Vanguard International Semiconductor Corp (世界先進) yesterday posted its first sequential growth in net profit in three quarters, due to inventory restocking demand for controller chips used in handset display panels and rising demand for power management chips.
Net profit grew 18.3 percent to NT$1.16 billion (US$38.45 million) in the quarter ended Sept. 30, compared with NT$979 million in the second quarter, but fell 11.7 percent annually from NT$1.31 billion in the same period a year earlier, company data showed.
“Clients have shown stable demand for wafers in the fourth quarter,” Vanguard chairman Leuh Fang (方略) told investors. “We have two months of order visibility.”

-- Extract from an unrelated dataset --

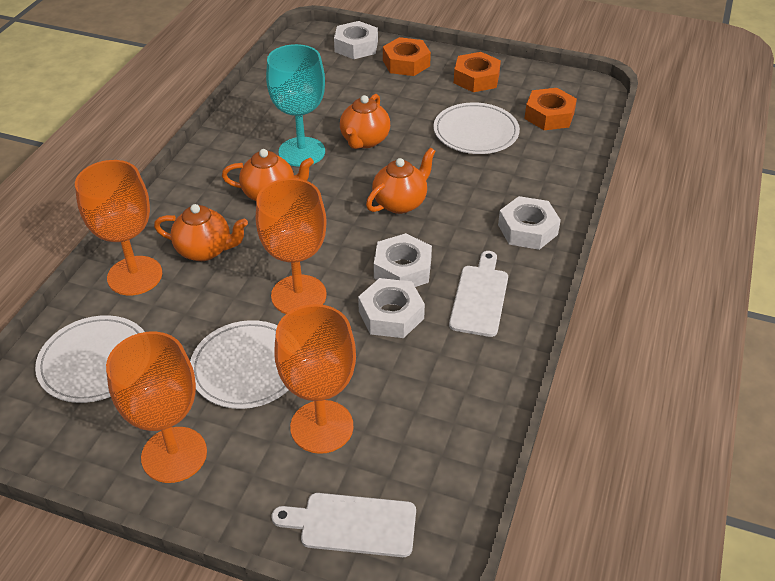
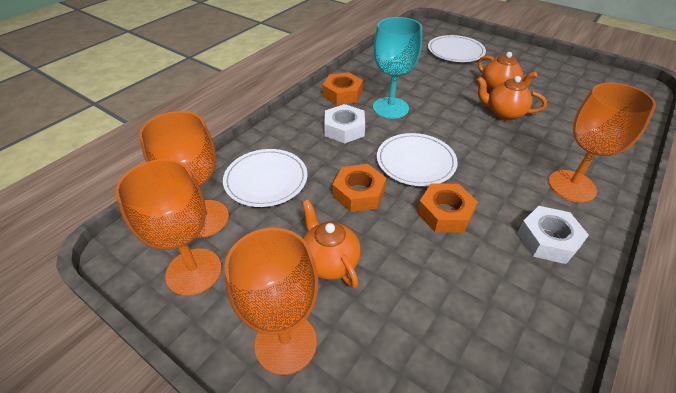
orange teapot: 4 -> 3
white cutting board: 2 -> 0
white nut: 4 -> 2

Based on clients’ messages, Vanguard said it expects revenue to range between NT$6.2 billion and NT$6.6 billion this quarter, contracting or rising by 3 percent from NT$6.4 billion last quarter.
Revenue last quarter grew 9 percent sequentially, with controller chips used in mobile phone panels achieving the fastest quarterly growth of 63 percent, the data showed.
Gross margin is forecast to climb to between 32 percent and 34 percent this quarter, from 31.8 percent last quarter, due to rising demand for better-priced power management chips and LED lighting chips, Fang said.
Despite lukewarm near-term growth momentum, Vanguard offered a positive outlook for next year.
The firm said it expects the global supply of 8-inch wafers to become tight next year due to increasing demand for Internet of Things and automotive applications, as well as increasing semiconductor content in electronics.
Long-term efforts to diversify into the fingerprint sensor sector have begun to bear fruit, it said.
“We have landed orders from many first-tier clients... Those products will be in volume development this quarter and will extend into next year,” Vanguard sales department vice president Thomas Chang (張東隆) said.
Next year, revenue from fingerprint sensors will grow several times from this year, he said.
Power management chips, the firm’s biggest revenue contributor, are forecast to continue double-digit percentage annual growth next year, he added.
Vanguard said it aims to expand capacity by building another fab to satisfy client demand.
The chipmaker operates three factories, with average utilization topping 95 percent.
“Scouting the world for a location to build a fourth fab will be on management’s agenda in the near term,” Fang said.
The company has over the past two years evaluated several possibilities to build capacity, but it has not decided on a site, or whether to build an 8-inch or 12-inch fab, he said.
Vanguard plans to allocate NT$2 billion for capital expenditure next year to increase capacity and optimize capacity mix, stepping up the budget from this year’s NT$1.8 billion, the firm said.
Three years ago, Vanguard acquired an 8-inch fab from local chipmaker Sumpro Electronics Corp (勝普) for NT$2.18 billion. That plant added at least 12 percent to Vanguard’s annual capacity.